Attorney General Cuomo Launches Investigation Of Life Insurance Industry For Defrauding Military Families And Others Of Millions In Cash Payouts

NEW YORK, NY (July 29, 2010) - Attorney General Andrew M. Cuomo today announced his office has launched a major fraud investigation into the life insurance industry for practices that appear to have denied grieving military families and others of millions in life-insurance cash.

Cuomo served subpoenas on Prudential Financial, Inc. and MetLife, Inc. that provide life insurance policies to members of the military as well as nonmilitary federal employees. Cuomo’s investigation has already begun to closely scrutinize how military families and others were misled into putting benefits into insurer-controlled, low yield, potentially risky accounts which reaped millions of secret profits for the insurers.

“It is shocking and plain wrong for these multi-national life insurance companies to pocket hundreds of millions in profits that really belong to those who have lost family members and have already suffered immensely,” said Attorney General Cuomo. “To make matters worse, the insurance industry appears to be hoarding millions that belong to military families whose loved ones have made the ultimate sacrifice for our country.”

Specifically, at this stage of the investigation, it appears that rather than receiving an automatic lump-sum payout from Prudential or MetLife upon the death of the policyholder, grieving families are told that the payout will be placed in an interest-bearing account. These accounts, known as “retained-asset accounts,” are controlled by the insurers and referred to respectively as the “Alliance Account” and the “Total Control Account.”

It appears that the substantial interest earned on these accounts mostly benefit and enrich the insurers at the expense of the families to whom the money really belongs. And, beneficiaries are not adequately informed by the insurers of the details of these accounts including the fact that the insurers are making huge profits at the expense of the grieving family.

Specifically, the insurers place the cash belonging to these families in the insurers’ corporate accounts, reportedly earning the companies upwards of 4.8%. The insurers then pay families as little as 0.5% interest, less than half the rate available at some FDIC insured banks. In short, beneficiaries are unaware that the insurers are reaping enormous, secret profits on these accounts, while the families are losing out on significant potential earnings.

Furthermore, because insurers do not put the cash owed to families in banks insured by the FDIC, but instead in the insurer's corporate account, these assets may not be safe, are not protected by FDIC rules, and may be subject to the insurer’s creditors.
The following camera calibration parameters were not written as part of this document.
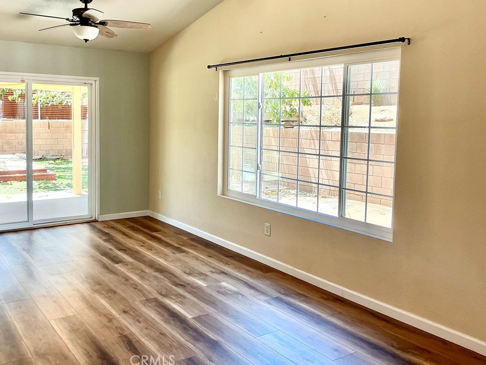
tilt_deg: -3.0
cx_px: 208
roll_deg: -0.9
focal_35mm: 34
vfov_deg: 41.7
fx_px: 477
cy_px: 154
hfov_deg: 53.7
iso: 25
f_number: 1.8
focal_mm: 3
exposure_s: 1/120
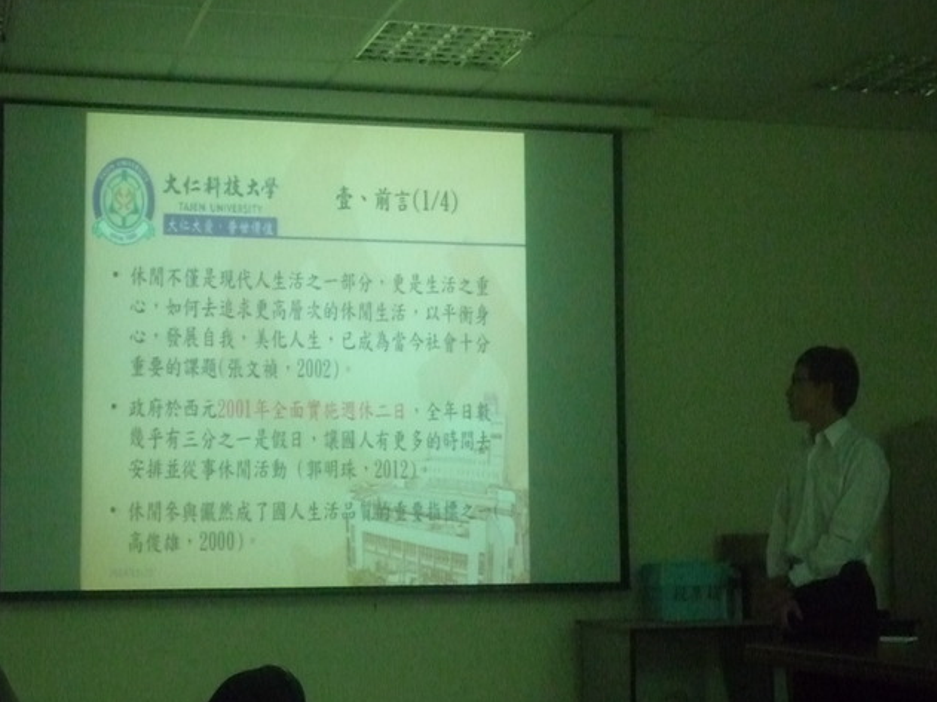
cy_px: 385
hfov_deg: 27.4
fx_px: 1921
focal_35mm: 71
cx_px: 435
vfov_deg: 20.7
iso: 1600
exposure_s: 1/80
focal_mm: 11.3
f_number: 4.9
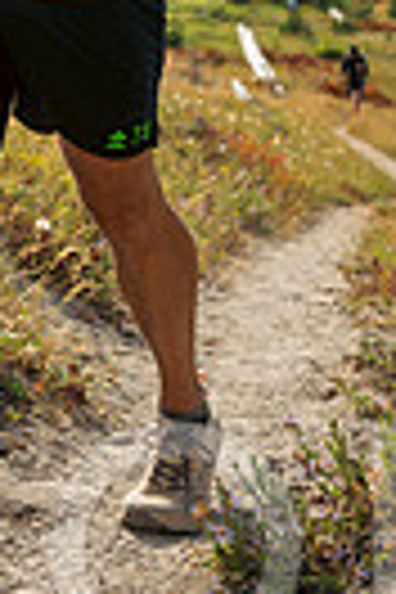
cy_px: -117
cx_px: -108
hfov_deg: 15.9
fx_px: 1353
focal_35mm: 82
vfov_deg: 22.8
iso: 100
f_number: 2.8
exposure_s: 1/3200
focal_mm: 24
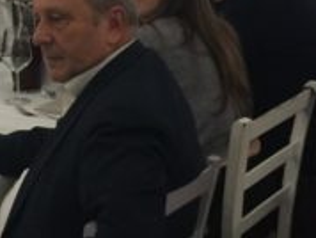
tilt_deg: -8.8
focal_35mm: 106
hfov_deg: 18.4
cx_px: 64
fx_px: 969
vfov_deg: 13.8
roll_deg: -0.4
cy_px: -7
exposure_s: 1/17
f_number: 2.2
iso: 160
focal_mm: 4.15
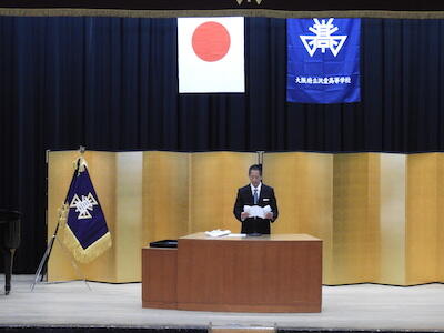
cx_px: 222
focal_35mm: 200
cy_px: 166
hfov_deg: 9.9
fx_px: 2565
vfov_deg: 7.4
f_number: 5.3
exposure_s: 1/15
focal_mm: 35.8
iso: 640
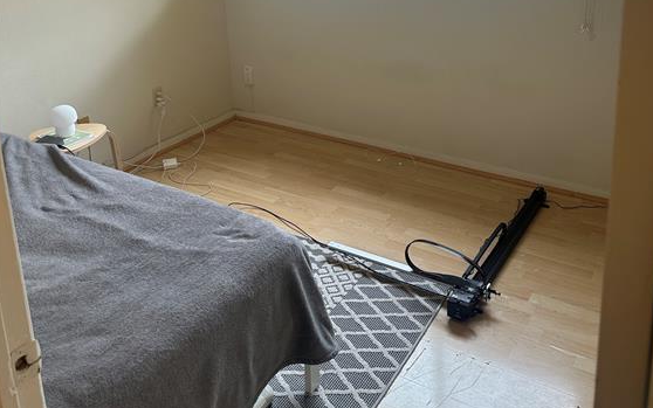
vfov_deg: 34.3
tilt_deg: -12.9
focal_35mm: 35
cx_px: 330
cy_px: 41
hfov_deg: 55.3
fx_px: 623
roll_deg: +2.3
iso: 80
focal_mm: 6.86
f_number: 1.78
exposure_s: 1/163
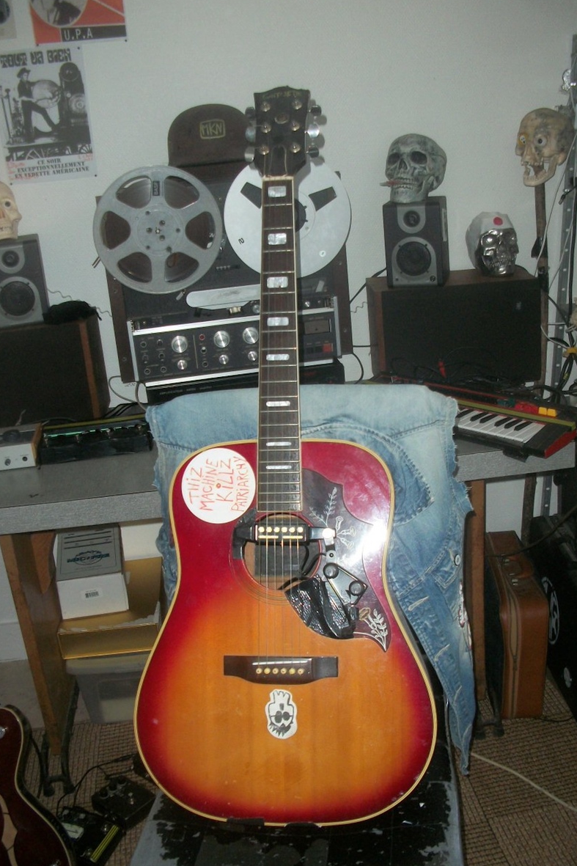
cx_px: 315
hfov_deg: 35.9
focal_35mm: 37
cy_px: 431
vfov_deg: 51.9
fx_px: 890
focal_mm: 6.3
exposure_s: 1/30
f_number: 3.1
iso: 160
Prudential beneficiaries also receive what appears to be a "checkbook," with "checks" bearing the name of JPMorgan Chase & Co. Prudential beneficiaries are not informed by Prudential that these so-called "checks" may not be able to be used to make purchases and are not bank checks at all. Instead, Prudential must send money to JPMorgan Chase before the checks can clear. Prudential beneficiaries are also not informed that under a 2008 law, they have one year to place the death benefits in a Roth IRA and earn tax-free investment gains for the rest of their lives. Thus, real financial harm is suffered by Prudential's lack of disclosure.

The subpoenas Cuomo has issued are broad-ranging and demand comprehensive data from the companies, including but not limited to the production of information relating to how and when beneficiaries are informed of the terms and conditions relating to the retained-asset accounts, as well as data relating to the difference between interest earned by the insurance companies and interest earned by the beneficiaries.

Cuomo has also begun a comprehensive review of the life insurance industry and its practices to determine the extent to which other companies are engaged in these or any other similar fraudulent practices. It appears at this stage of the investigation that some of these practices may be widespread in the industry.

The investigation, led by Consumer Frauds & Protection Bureau Chief Joy Feigenbaum, is being handled by Assistant Attorney General Laura J. Levine, under the direction of Executive Deputy Attorney General for Economic Justice Maria Vullo and Deputy Attorney General for Economic Justice Michael Berlin.